EXERCISE DIRECTIONS: Below are the entries. Transcribe exactly the lines from the one with "Contact details" through the one with "Resetting Studio 2", ends included, and leave out all others.

(Records drawn from a dataset)
==========
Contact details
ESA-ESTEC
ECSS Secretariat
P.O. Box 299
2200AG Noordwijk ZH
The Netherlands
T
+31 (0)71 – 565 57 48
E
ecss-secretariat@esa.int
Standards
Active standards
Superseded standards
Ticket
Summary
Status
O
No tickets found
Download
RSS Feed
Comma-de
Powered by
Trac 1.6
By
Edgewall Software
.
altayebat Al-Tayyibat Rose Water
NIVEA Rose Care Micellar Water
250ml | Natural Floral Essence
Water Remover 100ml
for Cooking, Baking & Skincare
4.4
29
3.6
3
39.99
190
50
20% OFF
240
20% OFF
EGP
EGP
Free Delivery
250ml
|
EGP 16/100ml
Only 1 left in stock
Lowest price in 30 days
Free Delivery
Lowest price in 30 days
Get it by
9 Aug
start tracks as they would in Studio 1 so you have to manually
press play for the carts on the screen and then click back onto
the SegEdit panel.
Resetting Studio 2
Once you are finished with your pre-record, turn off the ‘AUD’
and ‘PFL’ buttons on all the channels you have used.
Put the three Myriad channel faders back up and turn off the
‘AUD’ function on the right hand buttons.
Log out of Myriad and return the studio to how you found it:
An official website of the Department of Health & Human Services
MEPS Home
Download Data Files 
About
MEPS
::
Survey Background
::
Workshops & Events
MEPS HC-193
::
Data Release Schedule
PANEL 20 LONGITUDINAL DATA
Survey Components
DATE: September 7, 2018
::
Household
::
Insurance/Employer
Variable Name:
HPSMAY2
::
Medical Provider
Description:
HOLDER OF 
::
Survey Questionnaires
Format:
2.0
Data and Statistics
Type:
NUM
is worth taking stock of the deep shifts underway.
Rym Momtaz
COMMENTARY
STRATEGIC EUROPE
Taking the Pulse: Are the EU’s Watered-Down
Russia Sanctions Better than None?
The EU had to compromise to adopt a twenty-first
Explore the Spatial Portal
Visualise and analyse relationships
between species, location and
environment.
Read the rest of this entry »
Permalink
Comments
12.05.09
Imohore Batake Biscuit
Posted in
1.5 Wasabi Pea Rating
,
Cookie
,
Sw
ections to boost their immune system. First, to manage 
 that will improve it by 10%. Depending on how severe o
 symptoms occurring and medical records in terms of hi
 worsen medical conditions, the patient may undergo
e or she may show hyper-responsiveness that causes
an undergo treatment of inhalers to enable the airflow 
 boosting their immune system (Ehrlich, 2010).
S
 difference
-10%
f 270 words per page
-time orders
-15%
==========
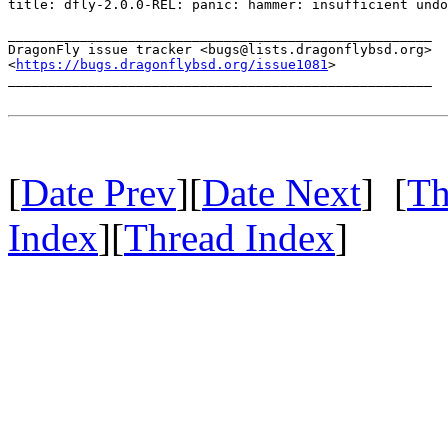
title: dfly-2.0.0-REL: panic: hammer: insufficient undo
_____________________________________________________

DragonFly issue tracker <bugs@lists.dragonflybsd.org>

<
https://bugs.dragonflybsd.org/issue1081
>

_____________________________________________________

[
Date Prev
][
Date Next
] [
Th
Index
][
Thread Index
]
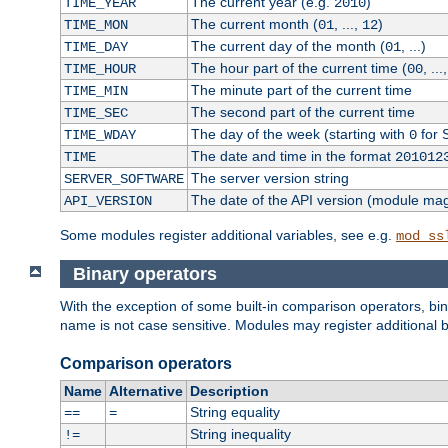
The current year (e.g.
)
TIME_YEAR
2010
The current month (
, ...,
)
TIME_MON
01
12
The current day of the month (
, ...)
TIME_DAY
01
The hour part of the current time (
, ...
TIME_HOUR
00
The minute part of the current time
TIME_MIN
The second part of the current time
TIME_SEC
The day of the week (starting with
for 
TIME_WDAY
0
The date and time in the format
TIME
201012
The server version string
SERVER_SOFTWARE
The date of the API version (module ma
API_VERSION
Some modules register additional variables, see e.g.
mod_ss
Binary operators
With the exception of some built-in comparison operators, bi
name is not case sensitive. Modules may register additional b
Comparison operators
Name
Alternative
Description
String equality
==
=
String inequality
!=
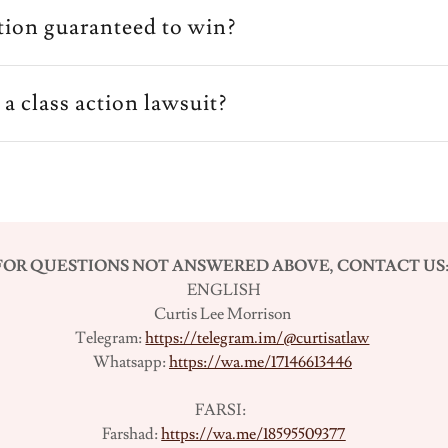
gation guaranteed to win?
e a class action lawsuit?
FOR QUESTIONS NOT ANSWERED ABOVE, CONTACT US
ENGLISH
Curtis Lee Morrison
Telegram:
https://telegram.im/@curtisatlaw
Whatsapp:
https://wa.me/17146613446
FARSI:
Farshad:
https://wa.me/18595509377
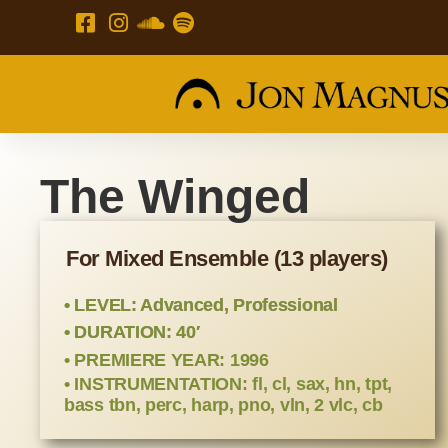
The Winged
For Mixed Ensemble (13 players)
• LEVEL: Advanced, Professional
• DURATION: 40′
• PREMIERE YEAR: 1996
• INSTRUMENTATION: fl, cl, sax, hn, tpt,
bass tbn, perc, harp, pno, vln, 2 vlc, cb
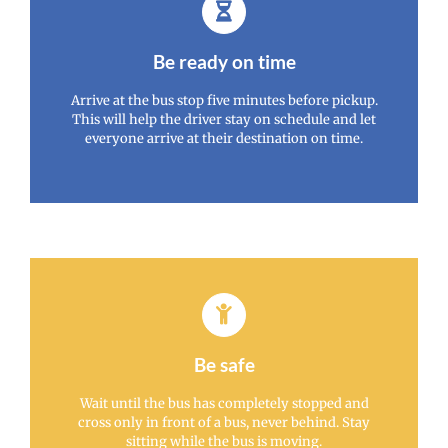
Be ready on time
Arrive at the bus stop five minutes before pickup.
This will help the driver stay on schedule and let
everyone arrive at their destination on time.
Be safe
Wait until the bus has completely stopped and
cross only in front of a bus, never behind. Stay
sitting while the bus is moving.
==========
ANSWER TO THE PROBLEM:
Contact details
ESA-ESTEC
ECSS Secretariat
P.O. Box 299
2200AG Noordwijk ZH
The Netherlands
T
+31 (0)71 – 565 57 48
E
ecss-secretariat@esa.int
Standards
Active standards
Superseded standards
Ticket
Summary
Status
O
No tickets found
Download
RSS Feed
Comma-de
Powered by
Trac 1.6
By
Edgewall Software
.
altayebat Al-Tayyibat Rose Water
NIVEA Rose Care Micellar Water
250ml | Natural Floral Essence
Water Remover 100ml
for Cooking, Baking & Skincare
4.4
29
3.6
3
39.99
190
50
20% OFF
240
20% OFF
EGP
EGP
Free Delivery
250ml
|
EGP 16/100ml
Only 1 left in stock
Lowest price in 30 days
Free Delivery
Lowest price in 30 days
Get it by
9 Aug
start tracks as they would in Studio 1 so you have to manually
press play for the carts on the screen and then click back onto
the SegEdit panel.
Resetting Studio 2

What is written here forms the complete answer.